EXERCISE INSTRUCTIONS.
• a. Reproduce the label-method excerpt from "Source code in" up to and including "excess = pd.Series(np.nan, index=t.index)".
• b. Recast the paragraph of the label-method excerpt that begins "Requires add_rigid_prediction first" as a short bulleted list that keeps its main facts.
• c. Resume the label-method excerpt after its last line and write the code that comes next.

SUPPLIED PASSAGE.
Assign a label token to every residue and return the label string.

Requires add_rigid_prediction first for the exchange (^) call, which flags residues whose R2/R1 exceeds the rigid prediction by more than rex_n_std standard deviations of that excess across modeled residues. ps-ns motion (v) is hetNOE <= noe_cut.

Source code in makeshift/relaxation/relax_profile.py
def label(self, rex_n_std=1.0, noe_cut=0.65):
    """
    Assign a label token to every residue and return the label string.

    Requires `add_rigid_prediction` first for the exchange (`^`) call, which
    flags residues whose R2/R1 exceeds the rigid prediction by more than
    `rex_n_std` standard deviations of that excess across modeled residues.
    ps-ns motion (`v`) is hetNOE <= `noe_cut`.
    """
    t = self.table
    have_pred = "scaled_R2_R1_pred" in t.columns

    excess = pd.Series(np.nan, index=t.index)

INFORMATION GIVEN.
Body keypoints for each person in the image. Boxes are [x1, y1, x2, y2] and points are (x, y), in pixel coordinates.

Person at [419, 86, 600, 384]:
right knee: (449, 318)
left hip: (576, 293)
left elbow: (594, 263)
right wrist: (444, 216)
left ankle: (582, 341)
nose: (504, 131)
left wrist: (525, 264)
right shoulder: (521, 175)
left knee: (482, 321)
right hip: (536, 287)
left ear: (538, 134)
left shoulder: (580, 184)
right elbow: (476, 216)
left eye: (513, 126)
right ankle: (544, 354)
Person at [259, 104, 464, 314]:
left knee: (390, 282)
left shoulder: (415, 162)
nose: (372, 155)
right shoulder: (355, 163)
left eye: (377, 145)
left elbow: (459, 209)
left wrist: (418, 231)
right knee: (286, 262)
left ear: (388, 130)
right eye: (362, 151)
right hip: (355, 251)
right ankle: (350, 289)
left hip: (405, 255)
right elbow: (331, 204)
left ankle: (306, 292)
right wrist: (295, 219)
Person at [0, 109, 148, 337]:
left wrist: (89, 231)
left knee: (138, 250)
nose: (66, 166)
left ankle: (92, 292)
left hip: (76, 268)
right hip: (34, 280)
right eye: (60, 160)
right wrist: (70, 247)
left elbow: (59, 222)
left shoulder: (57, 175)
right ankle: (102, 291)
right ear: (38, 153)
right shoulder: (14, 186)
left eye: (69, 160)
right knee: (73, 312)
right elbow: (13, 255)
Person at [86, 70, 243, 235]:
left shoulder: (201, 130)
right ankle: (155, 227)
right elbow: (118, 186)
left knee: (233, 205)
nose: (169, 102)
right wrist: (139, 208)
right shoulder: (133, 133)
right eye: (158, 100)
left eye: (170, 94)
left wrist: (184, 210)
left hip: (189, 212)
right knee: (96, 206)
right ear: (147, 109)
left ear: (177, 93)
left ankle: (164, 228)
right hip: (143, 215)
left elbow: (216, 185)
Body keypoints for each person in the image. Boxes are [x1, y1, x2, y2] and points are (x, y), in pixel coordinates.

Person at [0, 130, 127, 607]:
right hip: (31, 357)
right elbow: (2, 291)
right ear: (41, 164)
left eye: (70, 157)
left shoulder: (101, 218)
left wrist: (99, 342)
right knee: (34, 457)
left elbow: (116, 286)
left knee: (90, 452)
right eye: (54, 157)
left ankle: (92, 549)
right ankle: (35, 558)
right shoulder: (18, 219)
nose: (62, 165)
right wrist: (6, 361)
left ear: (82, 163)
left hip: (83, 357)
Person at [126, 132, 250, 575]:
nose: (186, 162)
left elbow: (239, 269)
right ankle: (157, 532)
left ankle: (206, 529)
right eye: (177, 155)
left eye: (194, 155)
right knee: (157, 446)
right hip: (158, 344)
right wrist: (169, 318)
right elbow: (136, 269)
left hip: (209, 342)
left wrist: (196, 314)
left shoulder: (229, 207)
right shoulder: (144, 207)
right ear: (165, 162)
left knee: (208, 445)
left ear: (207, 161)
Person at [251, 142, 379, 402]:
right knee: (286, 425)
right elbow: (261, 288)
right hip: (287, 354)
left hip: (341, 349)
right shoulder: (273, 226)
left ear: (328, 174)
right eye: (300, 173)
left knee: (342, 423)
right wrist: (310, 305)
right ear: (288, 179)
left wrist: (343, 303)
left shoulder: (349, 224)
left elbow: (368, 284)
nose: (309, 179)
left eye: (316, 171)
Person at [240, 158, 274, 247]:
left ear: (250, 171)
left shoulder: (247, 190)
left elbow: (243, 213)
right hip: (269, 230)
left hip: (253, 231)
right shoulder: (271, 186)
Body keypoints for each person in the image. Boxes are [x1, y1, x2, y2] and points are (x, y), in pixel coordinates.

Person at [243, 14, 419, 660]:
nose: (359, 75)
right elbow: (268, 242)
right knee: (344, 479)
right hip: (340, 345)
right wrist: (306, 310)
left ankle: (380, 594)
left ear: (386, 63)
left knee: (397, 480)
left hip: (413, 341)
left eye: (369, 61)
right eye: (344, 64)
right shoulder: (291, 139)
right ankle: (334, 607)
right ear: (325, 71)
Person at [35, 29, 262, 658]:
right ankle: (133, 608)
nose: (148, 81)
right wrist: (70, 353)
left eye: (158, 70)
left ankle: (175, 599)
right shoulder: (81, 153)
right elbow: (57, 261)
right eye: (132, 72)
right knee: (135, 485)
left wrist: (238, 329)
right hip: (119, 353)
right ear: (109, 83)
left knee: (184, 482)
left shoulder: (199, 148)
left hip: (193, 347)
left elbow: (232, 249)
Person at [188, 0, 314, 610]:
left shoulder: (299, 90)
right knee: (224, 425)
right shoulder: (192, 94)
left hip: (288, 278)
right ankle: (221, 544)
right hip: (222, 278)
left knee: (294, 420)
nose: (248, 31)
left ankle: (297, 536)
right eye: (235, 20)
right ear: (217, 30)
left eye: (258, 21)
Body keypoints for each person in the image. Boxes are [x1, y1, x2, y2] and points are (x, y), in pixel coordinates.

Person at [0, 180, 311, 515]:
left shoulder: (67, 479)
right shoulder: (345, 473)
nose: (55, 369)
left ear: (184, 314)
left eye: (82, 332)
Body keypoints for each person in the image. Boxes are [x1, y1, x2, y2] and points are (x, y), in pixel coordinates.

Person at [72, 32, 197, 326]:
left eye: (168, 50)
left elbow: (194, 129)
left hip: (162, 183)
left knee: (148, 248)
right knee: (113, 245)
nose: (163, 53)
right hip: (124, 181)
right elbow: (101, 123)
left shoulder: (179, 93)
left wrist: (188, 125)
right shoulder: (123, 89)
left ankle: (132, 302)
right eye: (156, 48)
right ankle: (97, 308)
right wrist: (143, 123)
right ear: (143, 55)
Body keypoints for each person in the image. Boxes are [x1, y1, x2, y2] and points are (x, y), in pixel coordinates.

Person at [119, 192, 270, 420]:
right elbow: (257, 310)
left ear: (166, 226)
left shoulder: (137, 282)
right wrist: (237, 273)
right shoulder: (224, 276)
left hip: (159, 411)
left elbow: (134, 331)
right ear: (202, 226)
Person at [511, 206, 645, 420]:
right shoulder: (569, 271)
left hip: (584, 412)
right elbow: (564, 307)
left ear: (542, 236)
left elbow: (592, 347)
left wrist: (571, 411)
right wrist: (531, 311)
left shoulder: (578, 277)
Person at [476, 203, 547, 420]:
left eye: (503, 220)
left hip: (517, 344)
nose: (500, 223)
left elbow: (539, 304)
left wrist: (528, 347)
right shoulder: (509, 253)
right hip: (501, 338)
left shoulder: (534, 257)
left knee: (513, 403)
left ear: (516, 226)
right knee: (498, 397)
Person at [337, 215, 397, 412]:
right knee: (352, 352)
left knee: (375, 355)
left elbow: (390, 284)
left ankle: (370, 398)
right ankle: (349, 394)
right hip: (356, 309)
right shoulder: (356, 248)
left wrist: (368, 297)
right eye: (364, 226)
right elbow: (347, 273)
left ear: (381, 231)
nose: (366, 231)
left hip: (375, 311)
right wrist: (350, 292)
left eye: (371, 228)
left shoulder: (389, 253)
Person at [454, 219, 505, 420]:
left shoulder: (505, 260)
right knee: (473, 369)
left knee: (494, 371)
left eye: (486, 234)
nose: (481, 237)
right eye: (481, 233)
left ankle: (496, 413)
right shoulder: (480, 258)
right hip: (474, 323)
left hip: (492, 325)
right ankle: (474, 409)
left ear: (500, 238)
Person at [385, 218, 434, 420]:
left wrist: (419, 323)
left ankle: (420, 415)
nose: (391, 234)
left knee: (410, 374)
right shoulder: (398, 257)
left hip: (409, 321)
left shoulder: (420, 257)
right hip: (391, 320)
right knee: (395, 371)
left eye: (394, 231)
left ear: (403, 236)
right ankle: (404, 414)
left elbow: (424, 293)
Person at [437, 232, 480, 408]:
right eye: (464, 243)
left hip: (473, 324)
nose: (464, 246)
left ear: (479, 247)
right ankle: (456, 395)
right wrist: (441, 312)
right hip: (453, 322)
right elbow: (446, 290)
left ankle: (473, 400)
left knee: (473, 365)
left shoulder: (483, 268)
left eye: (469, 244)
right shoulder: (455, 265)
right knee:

ANSWERS FOR THE TASKS.
• a.
Source code in makeshift/relaxation/relax_profile.py
def label(self, rex_n_std=1.0, noe_cut=0.65):
    """
    Assign a label token to every residue and return the label string.

    Requires `add_rigid_prediction` first for the exchange (`^`) call, which
    flags residues whose R2/R1 exceeds the rigid prediction by more than
    `rex_n_std` standard deviations of that excess across modeled residues.
    ps-ns motion (`v`) is hetNOE <= `noe_cut`.
    """
    t = self.table
    have_pred = "scaled_R2_R1_pred" in t.columns

    excess = pd.Series(np.nan, index=t.index)

• b.
- Call add_rigid_prediction before the exchange (^) call.
- The exchange call flags residues whose R2/R1 exceeds the rigid prediction by more than rex_n_std standard deviations of that excess across modeled residues.
- ps-ns motion (v) is hetNOE <= noe_cut.

• c.
    rex_mask = pd.Series(False, index=t.index)
    if have_pred:
        modeled = t["scaled_R2_R1_pred"].notna() & t["R2_R1"].notna()
        excess[modeled] = t.loc[modeled, "R2_R1"] - t.loc[modeled, "scaled_R2_R1_pred"]
        thresh = excess[modeled].mean() + rex_n_std * excess[modeled].std()
        rex_mask = excess > thresh
    else:
        warnings.warn(
            "no rigid prediction set; exchange (^) cannot be called. "
            "trying to run add_rigid_prediction(pdb) first with default "
            "parameters .", UserWarning)

    psns_mask = t["NOE"] <= noe_cut

    labels = []
    for i, row in t.iterrows():
        if row["residue"] == "P":
            labels.append(PROLINE)
        elif not row["has_data"]:
            if row.get("has_HN", False):
                labels.append(NODATA)
            else:
                labels.append(MISSING)
        else:
            rex = bool(rex_mask.get(i, False))
            psns = bool(psns_mask.get(i, False))
            labels.append(BOTH if (rex and psns) else
                          REX if rex else
                          PSNS if psns else ORDERED)

    t["label"] = labels
    self.table = t
    return "".join(labels)

plot

plot(data_type='R2_R1', ax=None, figsize=(6, 1.5))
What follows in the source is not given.